Circuits - series and parallel
Q6. X and Y are two lamps. X is rated at 12V 36W and Y at 4.5V 2.0W.
(a) Calculate the current in each lamp when it is operated at its correct working voltage.
P = IV
I = P/V
I (lamp X) = 36/12 = 3.0A 
I (lamp Y) = 2.0/4.5 = 0.44A 
(2 marks)
(b) The two lamps are connected into the circuit as shown in the diagram below.

(i) Calculate the pd across R1. 24 - 12 = 12V 
(ii) Calculate the current in R1. current = 3.0 + 0.44 = 3.44A 
(iii) Calculate the resistance of R1. V = IR so R = V/I = 12/3.44 = 3.5 Ω 
(iv) Calculate the pd across R2. 12 - 4.5 = 7.5 V 
(v) Calculate the resistance of R2. V = IR so R = V/I = 7.5/0.44 = 17 Ω 
(5 marks)
(c) The filament of the lamp in X breaks and the lamp no longer conducts.

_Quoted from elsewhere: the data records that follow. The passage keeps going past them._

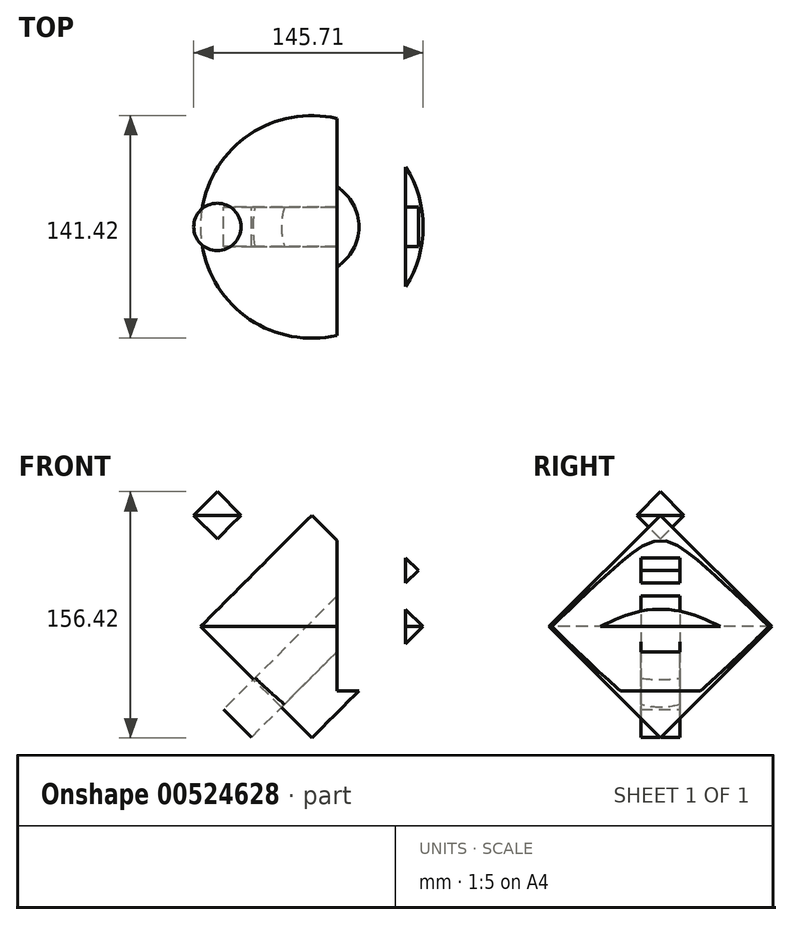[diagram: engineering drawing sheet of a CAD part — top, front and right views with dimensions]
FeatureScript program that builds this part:
annotation { "Feature Type Name" : "Feature", "Feature Type Description" : "" }
export const myFeature = defineFeature(function(context is Context, id is Id, definition is map)
    precondition{}
    {
        {
            var Q0;
            Q0=qCreatedBy(makeId("Front.planeOp"),FACE);
            var sketch = newSketch(context, id + "F0", { "sketchPlane" : qUnion([Q0])});
            skLineSegment(sketch, "E0", {"start": v(0, 80.4) * mm, "end": v(0, -82.74) * mm, "construction": true});
            skLineSegment(sketch, "E1", {"start": v(0, 70.71) * mm, "end": v(-70.71, 0) * mm});
            skLineSegment(sketch, "E2", {"start": v(-70.71, 0) * mm, "end": v(0, -70.71) * mm});
            skLineSegment(sketch, "E3", {"start": v(0, -70.71) * mm, "end": v(0, 70.71) * mm});
            skSolve(sketch);
        }
        {
            var Q0;
            Q0=qSketchRegion(id+"F0",true);
            var Q1;
            Q1=sQuery(id+"F0.wireOp",EDGE,"E0");
            revolve(context, id + "F1", {"entities" : qUnion([Q0]), "axis" : qUnion([Q1]), "revolveType" : RevolveType.FULL});
        }
        {
            var Q0;
            Q0=qCreatedBy(makeId("Front.planeOp"),FACE);
            var sketch = newSketch(context, id + "F2", { "sketchPlane" : qUnion([Q0])});
            skLineSegment(sketch, "E4", {"start": v(-45, 70.71) * mm, "end": v(-60, 55.71) * mm});
            skLineSegment(sketch, "E5", {"start": v(-60, 55.71) * mm, "end": v(-60, 85.71) * mm});
            skLineSegment(sketch, "E6", {"start": v(-60, 85.71) * mm, "end": v(-45, 70.71) * mm});
            skLineSegment(sketch, "E7", {"start": v(-60, 47.19) * mm, "end": v(-60, 91.17) * mm, "construction": true});
            skSolve(sketch);
        }
        {
            var Q0;
            Q0=makeQuery(id+"F2.imprint","IMPRINT",FACE,{"disambiguationData":[TD([[makeQuery(id+"F2.imprint","IMPRINT",EDGE,{"derivedFrom":sQuery(id+"F2.wireOp",EDGE,"E4")}),-1.0]])]});
            var Q1;
            Q1=sQuery(id+"F2.wireOp",EDGE,"E7");
            revolve(context, id + "F3", {"entities" : qUnion([Q0]), "axis" : qUnion([Q1]), "revolveType" : RevolveType.FULL});
        }
        {
            var Q0;
            Q0=qCreatedBy(makeId("Front.planeOp"),FACE);
            var sketch = newSketch(context, id + "F4", { "sketchPlane" : qUnion([Q0])});
            skLineSegment(sketch, "E8", {"start": v(50, 53.39) * mm, "end": v(-56.07, -52.68) * mm});
            skLineSegment(sketch, "E9", {"start": v(-56.07, -52.68) * mm, "end": v(-38.39, -70.36) * mm});
            skLineSegment(sketch, "E10", {"start": v(-38.39, -70.36) * mm, "end": v(67.68, 35.71) * mm});
            skLineSegment(sketch, "E11", {"start": v(67.68, 35.71) * mm, "end": v(50, 53.39) * mm});
            skLineSegment(sketch, "E12", {"start": v(-55.42, -15.3) * mm, "end": v(-70.71, 0) * mm});
            skSolve(sketch);
        }
        {
            var Q0;
            Q0=qSketchRegion(id+"F4",true);
            extrude(context, id + "F5", {"entities" : qUnion([Q0]), "endBound" : BoundingType.SYMMETRIC, "depth" : 25 * mm, "offsetDistance" : 25 * mm});
        }
        {
            var Q0;
            Q0=makeQuery(id+"F5.opExtrude","SWEPT_BODY",BODY,{"disambiguationData":[OSD([sQuery(id+"F4.wireOp",EDGE,"E8"),sQuery(id+"F4.wireOp",EDGE,"E9"),sQuery(id+"F4.wireOp",EDGE,"E10"),sQuery(id+"F4.wireOp",EDGE,"E11")])]});
            var Q1;
            Q1=makeQuery(id+"F1.opRevolve","SWEPT_BODY",BODY,{"disambiguationData":[OSD([sQuery(id+"F0.wireOp",EDGE,"E1"),sQuery(id+"F0.wireOp",EDGE,"E2"),sQuery(id+"F0.wireOp",EDGE,"E3")])]});
            booleanBodies(context, id + "F6", {"operationType" : BooleanOperationType.INTERSECTION, "tools" : qUnion([Q0, Q1]), "keepTools" : true});
        }
        {
            var Q0;
            Q0=qCreatedBy(makeId("Front.planeOp"),FACE);
            var sketch = newSketch(context, id + "F7", { "sketchPlane" : qUnion([Q0])});
            skLineSegment(sketch, "E13.bottom", {"start": v(59.64, 67.72) * mm, "end": v(15.97, 67.72) * mm});
            skLineSegment(sketch, "E13.top", {"start": v(59.64, -40.77) * mm, "end": v(15.97, -40.77) * mm});
            skLineSegment(sketch, "E13.left", {"start": v(59.64, 67.72) * mm, "end": v(59.64, -40.77) * mm});
            skLineSegment(sketch, "E13.right", {"start": v(15.97, 67.72) * mm, "end": v(15.97, -40.77) * mm});
            skSolve(sketch);
        }
        {
            var Q0;
            Q0=qSketchRegion(id+"F7",true);
            extrude(context, id + "F8", {"entities" : qUnion([Q0]), "operationType" : NewBodyOperationType.REMOVE, "endBound" : BoundingType.THROUGH_ALL, "oppositeDirection" : true, "depth" : 25 * mm, "offsetDistance" : 25 * mm, "hasSecondDirection" : true, "secondDirectionBound" : SecondDirectionBoundingType.THROUGH_ALL, "secondDirectionOppositeDirection" : false, "secondDirectionDepth" : 25 * mm});
        }
    });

It is observed that the voltmeter reading decreases and lamp Y glows more brightly.
(i) Explain without calculation why the voltmeter reading decreases.
When the bulb blows the resistance of the parallel section increases
therefore it takes a bigger share of the [ptential difference provided by the battery
and the voltage across resistor 1 will decrease, making the voltmeter reading drop.
OR the resistance of the complete circuit increases,
thus the current through resistor 1 will decrease, and as R = V/I so will the potential difference across it.
(2 marks max)
(ii) Explain without calculation why the lamp Y glows more brightly.
The pd across Y (or current through Y) increases
hence the power (rate of energy dissipation) will be greater
making the temperature of the lamp increase
(2 marks max)
(Total 11 marks)